On Friday, August 15, 1969, a crowd of 400,000 — an unprecedented and unexpected number at the time — gathered on Max Yasgur’s farm in upstate New York for a weekend of rock ‘n’ roll, the new form of American music that had emerged only a decade earlier. For America’s counterculture youth, Woodstock became a symbol of more than just sex, drugs, and rock ‘n’ roll — it was about peace, love, and a new way of living. It was a seminal event that epitomized the ways that the culture, the country, and the core values of an entire generation were shifting. On one glorious weekend, this generation found its voice through one outlet: music.

Pete Fornatale
Perhaps not coincidently, Fornatale had just started the big radio gig at WNEW in New York City, where the first live radio commercial he read was for an event called The Woodstock Music and Art Fair, a 3-day Aquarian exposition at White Lake in the town of Bethel. The cost for three days—A whopping $18.

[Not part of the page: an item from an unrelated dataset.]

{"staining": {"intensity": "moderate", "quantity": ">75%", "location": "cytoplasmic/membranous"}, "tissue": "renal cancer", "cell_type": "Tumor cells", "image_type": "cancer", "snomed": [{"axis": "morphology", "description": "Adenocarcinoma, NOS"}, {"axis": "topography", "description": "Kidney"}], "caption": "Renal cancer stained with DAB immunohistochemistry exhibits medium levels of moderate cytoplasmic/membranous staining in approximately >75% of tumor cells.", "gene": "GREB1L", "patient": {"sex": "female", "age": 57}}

Why has so much been written and spoken around a 3-day “music and art exposition?”

“I think what we’re seeking is an experience of being alive, so that our life experiences on the purely physical plane will have resonances within our own innermost being and reality…so we actually feel the rapture of being alive. Apart from everything else that you can say about Woodstock, it made us and continues to make us, feel the rapture of being alive,” says Fornatale.

I “discovered” Fornatale through his program Mixed Bag Radio heard on Sirius XM. Developed in 1982, Mixed Bag defies definition. It’s an eclectic collection of music which - despite its diversity - centers on a weekly theme. Throughout the years, the program has helped launch the careers of singer-songwriters such as Suzanne Vega and has featured Fornatale’s trademark in-depth interviews with icons such as Paul Simon, Pete Seeger and Joni Mitchell.

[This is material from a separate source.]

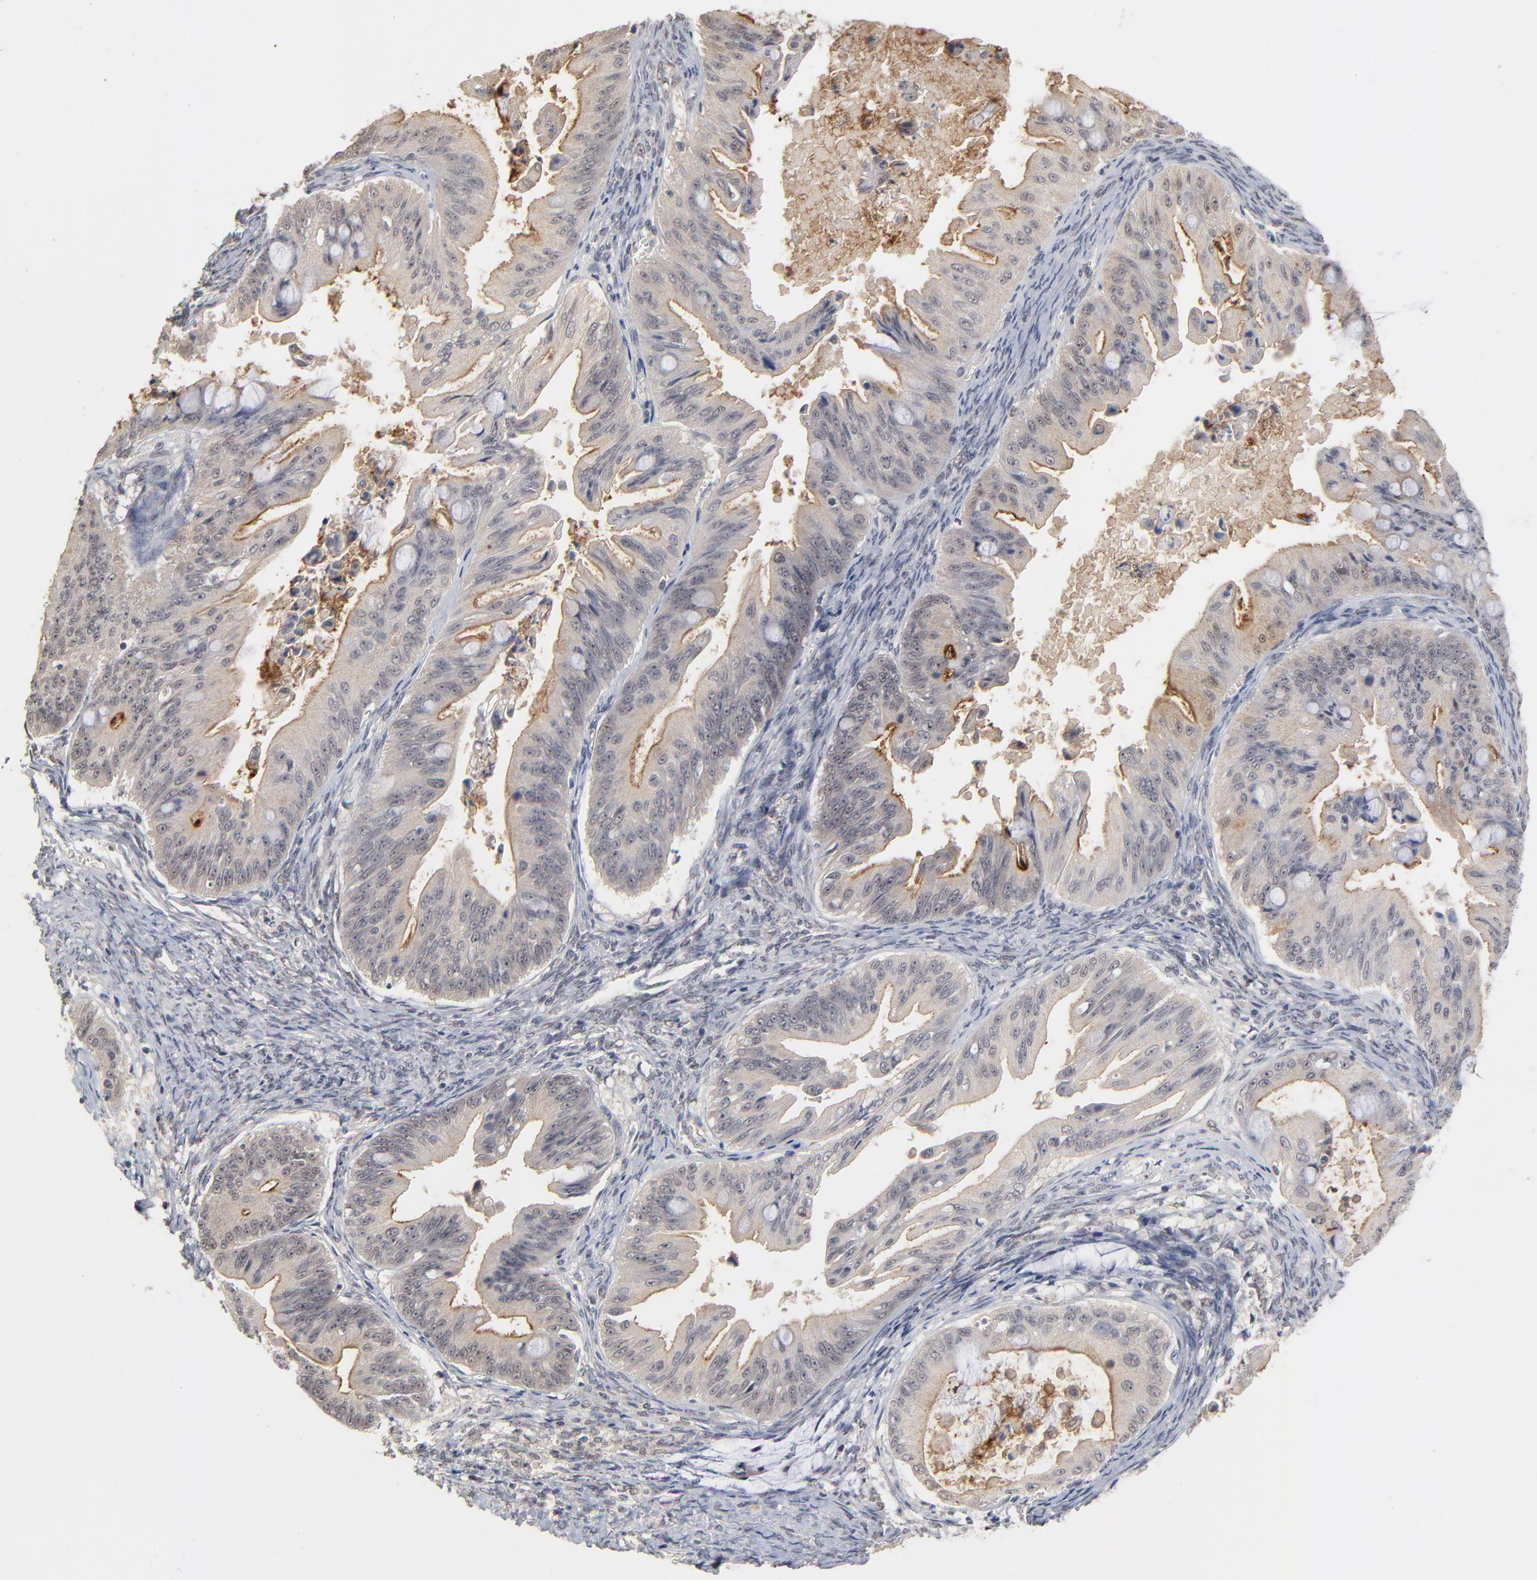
{"staining": {"intensity": "moderate", "quantity": ">75%", "location": "cytoplasmic/membranous"}, "tissue": "ovarian cancer", "cell_type": "Tumor cells", "image_type": "cancer", "snomed": [{"axis": "morphology", "description": "Cystadenocarcinoma, mucinous, NOS"}, {"axis": "topography", "description": "Ovary"}], "caption": "Immunohistochemical staining of ovarian cancer (mucinous cystadenocarcinoma) reveals moderate cytoplasmic/membranous protein staining in approximately >75% of tumor cells.", "gene": "WSB1", "patient": {"sex": "female", "age": 37}}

So, who has he regretted not interviewing; living or deceased. “There’s three answers to that…. ‘Dylan, Dylan and Dylan.’ I do know him, that’s the odd thing about it. We have had several personal encounters and there’s always been the promise that, ‘One day we’ll do it.’ But he’s a hard man to pin down in any respect,” Fornatale laughs.

Fornatale is also the author of several books, including The Rock Music Source Book, Radio in the Television Age, The Story of Rock ‘n’ Roll, and All You Need Is Love. He was also the primary writer of The Elvis Collection, a 600-trading card series on the life of Elvis Presley, and has written numerous radio and television features, including the syndicated Rock Calendar, several episodes of MTV’s Rock Influences, and the international television series Deja View. He co-hosted the 1991 HBO telecast of Paul Simon Live in Central Park and has regularly served as expert guest commentator on PBS specials featuring Bob Dylan, John Fogerty, The Grateful Dead, Jimi Hendrix, Roy Orbison, Peter, Paul and Mary, Simon & Garfunkel, James Taylor and others

He is a board member of World Hunger Year, the organization co-founded by Harry Chapin, and served as co-anchor of the annual Hungerthon broadcasts for many years.

While doing research for the interview, I ran across the following review:
“I have turned down tickets to every Woodstock there’s been, for the same reason: rock ‘n’ roll and camping have nothing in common. If you’d like to make up your own mind, tune in to Back to the Garden, Pete Fornatale’s fine history of whatever hit ‘em up there (in addition to the brown acid or brown rice, whichever it was). From Richie Havens to the endless repercussions, this is the tale…and even a veteran anti-hippie like me has to recognize it as an indispensable document of rock history.”
Dave Marsh

Through all of the humor, Marsh sums it up perfectly, “an indispensable document of rock history.”

No matter if you were there, or not.